Via Crucis, settima stazione, Cristo davanti a Veronica

Olio su tela, cm 76x56

Comunicazione scritta del Prof.Lattuada

L'opera si colloca nel momento spagnole del Maestreo, iniziato nell'ultimo decennio del Seicento.

La composizione è movimentata da vari personaggi, tutti tratteggiati con attenzione e grande qualità pittorica.

La storia del velo della Veronica si è progressivamente sviluppata lungo i secoli.
Nei Vangeli sinottici, composti entro il I secolo, è presente il racconto di una donna anonima che viene miracolosamente guarita da un flusso di sangue toccando Gesù (Mt9,20-22;Mc5,25-34;Lc8,43-48[1]). A parte questo accenno l'emorroissa non viene citata altrove nel Nuovo Testamento.
Nell'apocrifo Vangelo di Nicodemo, scritto originariamente in greco nel II secolo e pervenutoci in diverse redazioni o recensioni, l'emorroissa ricompare durante il processo di Gesù testimoniando inutilmente a suo favore. Nella recensione greca A (cap. 7, tr. it.) l'emorroissa è anonima, mentre nel papiro copto di Torino (cap. 5,6 tr. it.) e nella recensione latina (cap. 7, tr. it.) la donna è chiamata Veronica.
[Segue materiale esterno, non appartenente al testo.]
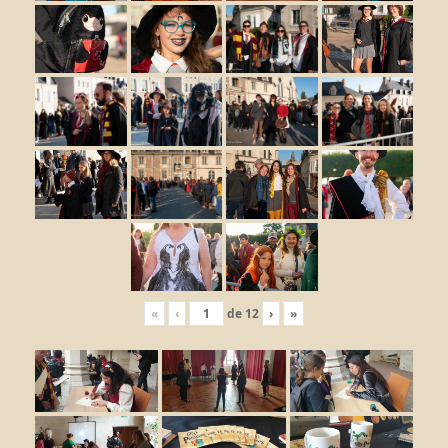
«
‹
de
12
›
»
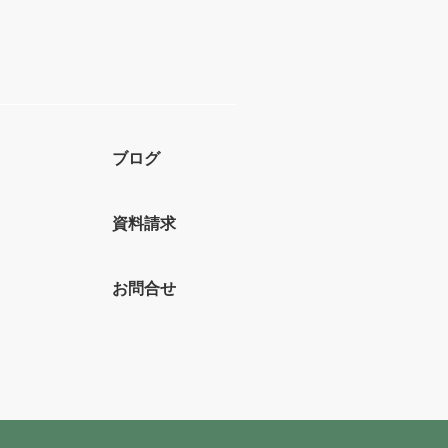
ブログ
資料請求
お問合せ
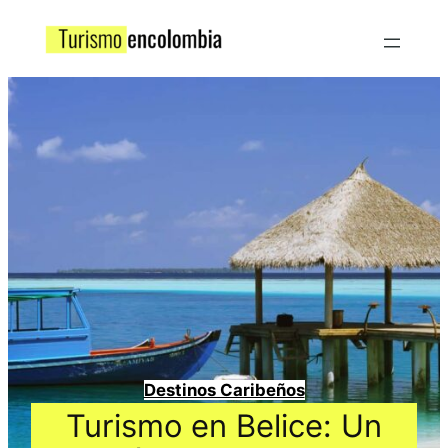
Destinos Caribeños
Turismo en Belice: Un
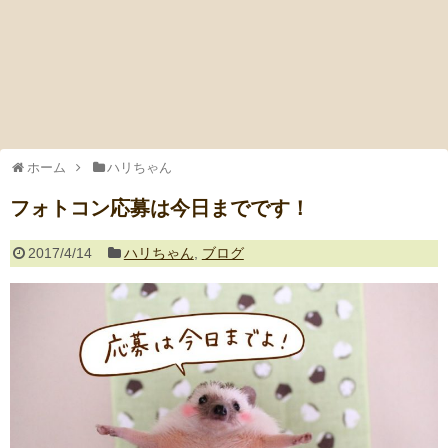
ホーム
ハリちゃん
フォトコン応募は今日までです！
2017/4/14
ハリちゃん
,
ブログ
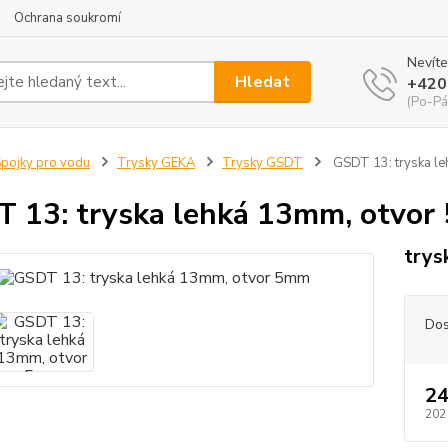
Ochrana soukromí
Nevíte
Hledat
+420
(Po-Pá
pojky pro vodu
Trysky GEKA
Trysky GSDT
GSDT 13: tryska l
 13: tryska lehká 13mm, otvo
trys
Dos
24
202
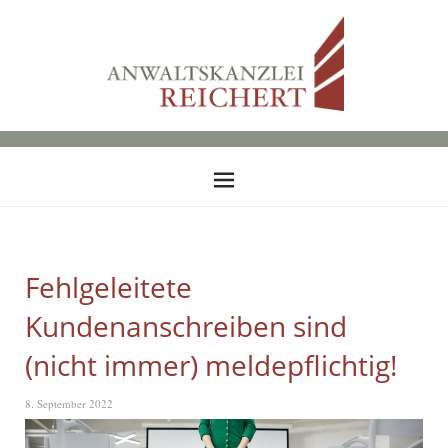
Fehlgeleitete
Kundenanschreiben sind
(nicht immer) meldepflichtig!
8. September 2022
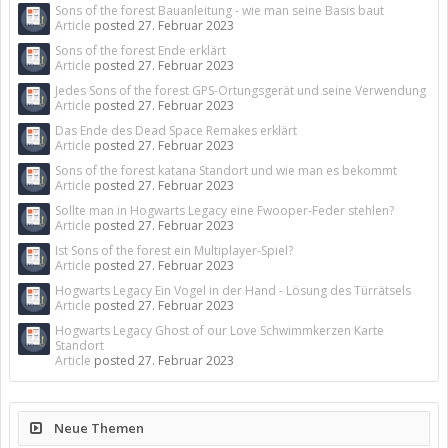
Sons of the forest Bauanleitung - wie man seine Basis baut
Article
posted
27. Februar 2023
Sons of the forest Ende erklärt
Article
posted
27. Februar 2023
Jedes Sons of the forest GPS-Ortungsgerät und seine Verwendung
Article
posted
27. Februar 2023
Das Ende des Dead Space Remakes erklärt
Article
posted
27. Februar 2023
Sons of the forest katana Standort und wie man es bekommt
Article
posted
27. Februar 2023
Sollte man in Hogwarts Legacy eine Fwooper-Feder stehlen?
Article
posted
27. Februar 2023
Ist Sons of the forest ein Multiplayer-Spiel?
Article
posted
27. Februar 2023
Hogwarts Legacy Ein Vogel in der Hand - Lösung des Türrätsels
Article
posted
27. Februar 2023
Hogwarts Legacy Ghost of our Love Schwimmkerzen Karte
Standort
Article
posted
27. Februar 2023
Neue Themen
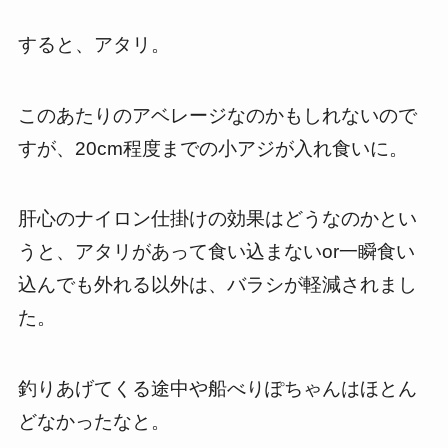
すると、アタリ。
このあたりのアベレージなのかもしれないので
すが、20cm程度までの小アジが入れ食いに。
肝心のナイロン仕掛けの効果はどうなのかとい
うと、アタリがあって食い込まないor一瞬食い
込んでも外れる以外は、バラシが軽減されまし
た。
釣りあげてくる途中や船べりぽちゃんはほとん
どなかったなと。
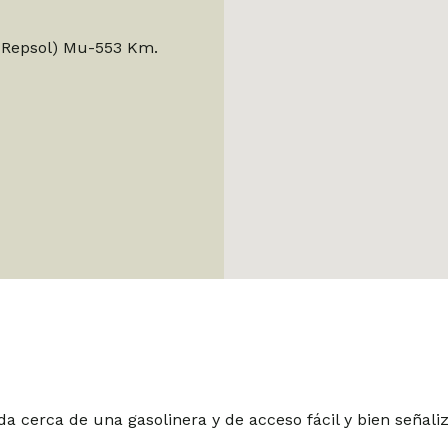
a Repsol) Mu-553 Km.
 cerca de una gasolinera y de acceso fácil y bien señali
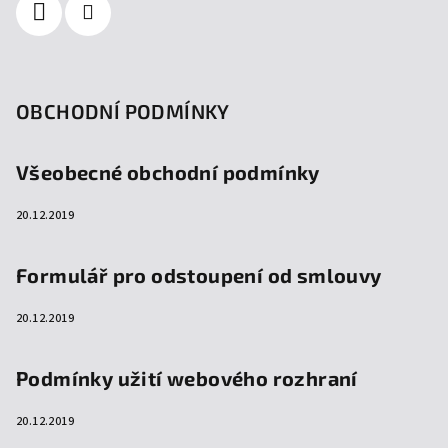
OBCHODNÍ PODMÍNKY
Všeobecné obchodní podmínky
20.12.2019
Formulář pro odstoupení od smlouvy
20.12.2019
Podmínky užití webového rozhraní
20.12.2019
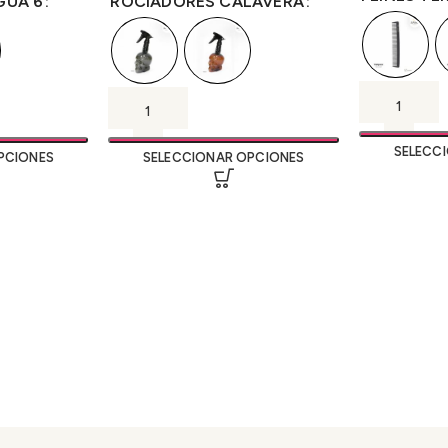
GUA 6
ROCIADORES CALAVERA
SELECC
PCIONES
SELECCIONAR OPCIONES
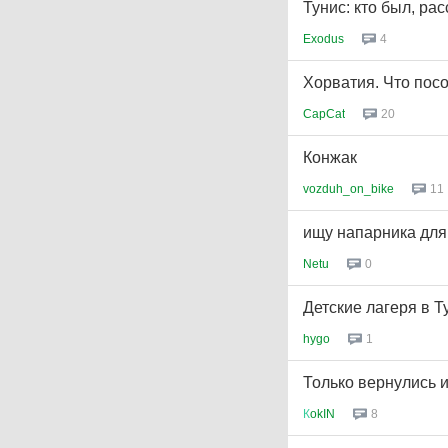
Тунис: кто был, ра
Exodus
4
Хорватия. Что пос
CapCat
20
Конжак
vozduh_on_bike
11
ищу напарника для
Netu
0
Детские лагеря в Т
hygo
1
Только вернулись 
К
okIN
8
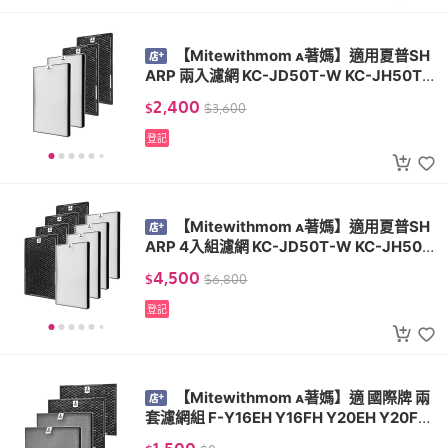
【Mitewithmom 著媽】適用夏普SH
ARP 兩入濾網 KC-JD50T-W KC-JH50T-
W FZ-D40HFE FZ-D40DFE
2,400
$
$
3,600
登記
【Mitewithmom 著媽】適用夏普SH
ARP 4入組濾網 KC-JD50T-W KC-JH50T
-W FZ-D40HFE FZ-D40DFE
4,500
$
$
6,800
登記
【Mitewithmom 著媽】適 國際牌 兩
套濾網組 F-Y16EH Y16FH Y20EH Y20FH
Y20DHW Y26EH Y26FH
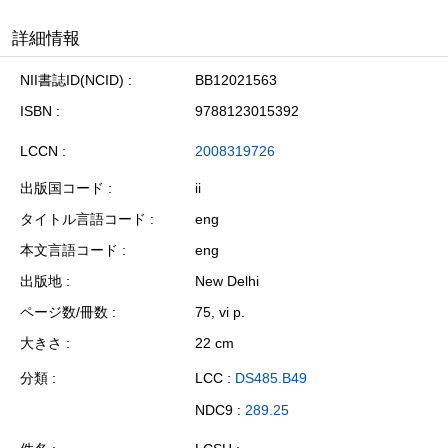
詳細情報
NII書誌ID(NCID)
BB12021563
ISBN
9788123015392
LCCN
2008319726
出版国コード
ii
タイトル言語コード
eng
本文言語コード
eng
出版地
New Delhi
ページ数/冊数
75, vi p.
大きさ
22 cm
分類
LCC :
DS485.B49
NDC9 :
289.25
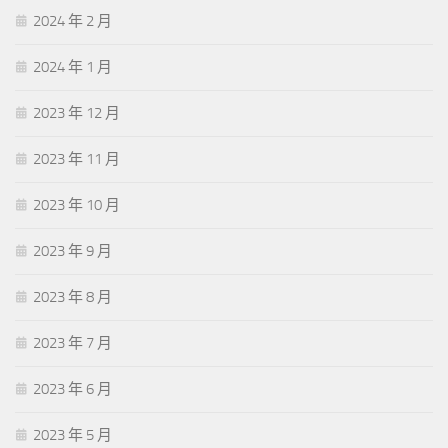
2024 年 2 月
2024 年 1 月
2023 年 12 月
2023 年 11 月
2023 年 10 月
2023 年 9 月
2023 年 8 月
2023 年 7 月
2023 年 6 月
2023 年 5 月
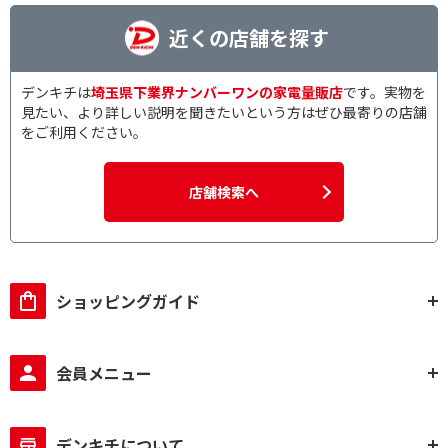
近くの店舗を探す
デンキチは
埼玉県下業界ナンバーワンの家電量販店
です。実物を
見たい、より詳しい説明を聞きたいという方はぜひ最寄りの店舗
をご利用ください。
店舗検索へ
ショッピングガイド
会員メニュー
デンキチについて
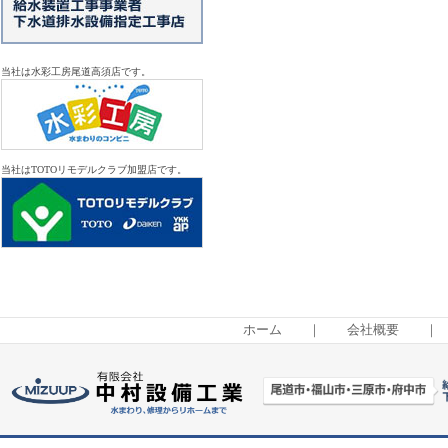
当社は水彩工房尾道高須店です。
当社はTOTOリモデルクラブ加盟店です。
ホーム
｜
会社概要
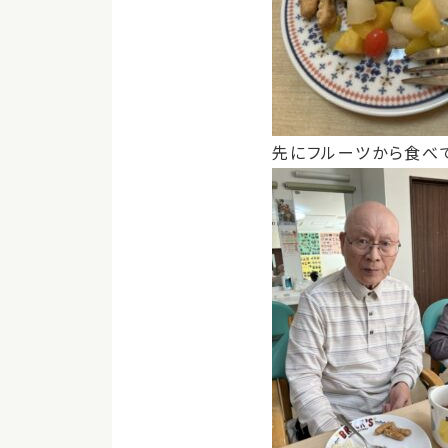
先にフルーツから食べ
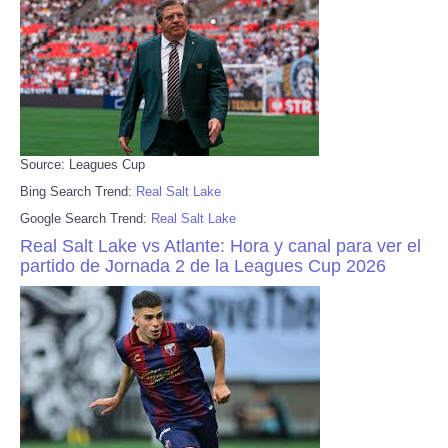
Source: Leagues Cup
Bing Search Trend:
Real Salt Lake
Google Search Trend:
Real Salt Lake
Real Salt Lake vs Atlante: Hora y canal para ver el
partido de Jornada 2 de la Leagues Cup 2026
Il nome è l'adattamento del greco "Berenice" (Βερενίκη), forma macedone corrispondente al greco classico "Ferenice" (Φερενίκη), significante "portatrice di vittoria" (φέρω = portare + νίκη = vittoria).[2]
È probabile che nel passaggio dal greco al latino l'assonanza del nome "Veronica" con vera icon (=vera icona-immagine) abbia progressivamente generato nella fantasia popolare la leggenda della "Vera icona" della "Veronica". In passato si riteneva al contrario che il nome della donna fosse derivato dall'immagine.[3]
La leggenda fa la sua prima comparsa in alcuni scritti apocrifi tardi appartenenti al Ciclo di Pilato (talvolta erroneamente citato come Atti di Pilato): Guarigione di Tiberio, Vendetta del Salvatore e Morte di Pilato.
I tre scritti ci sono pervenuti in autonome redazioni latine medievali (rispettivamente del VIII, IX e XIV secolo) che derivano da una versione precedente andata perduta, probabilmente del VI secolo.[4] La trama dei tre apocrifi è sostanzialmente la stessa: l'imperatore Tiberio gravemente ammalato invia a Gerusalemme Volusiano che punisce i responsabili della morte di Gesù, trova una sua immagine in possesso della Veronica (coincidente con l'anonima emorroissa sanata da Gesù, vedi Mc5,25-34[5] e paralleli), la conduce a Roma e grazie ad essa l'imperatore è guarito.
Nella Guarigione di Tiberio (tr. it.), il testo più antico, l'immagine di Gesù era usata dalla Veronica come cuscino e questo le procurava una buona salute. Aveva fatto dipingere l'immagine "per amor suo". Dopo la guarigione Tiberio adora l'immagine di Gesù e ordina che "fosse circondata di oro e di pietre preziose".
Nella Vendetta del Salvatore (tr. it.) non è specificato se l'origine dell'immagine sul panno di lino sia miracolosa o dipinta. Il panno è conservato avvolto in un tessuto d'oro riposto in uno scrigno, è oggetto di venerazione ed è causa di miracoli.
La Morte di Pilato (tr. it), il testo più recente, specifica invece l'origine miracolosa dell'immagine in possesso della Veronica: "Quando il mio Signore girava predicando, io con molto dispiacere ero privata della sua presenza; volli perciò dipingermi un'immagine affinché, privata della sua presenza, avessi un sollievo almeno con la rappresentazione della sua immagine. Mentre stavo portando un panno da dipingere al pittore, mi venne incontro il mio Signore e mi domandò dove andavo. Avendogli manifestato il motivo del mio viaggio, egli mi richiese il panno e me lo restituì insignito della sua venerabile faccia".
Nel rito popolare della Via Crucis, sviluppato e consolidato nel basso medioevo, è presente una diversa versione della leggenda: la Veronica incontrò Gesù durante la sua salita al Calvario e gli asciugò il volto con un panno di lino. In esso sarebbe rimasta impressa la sua immagine.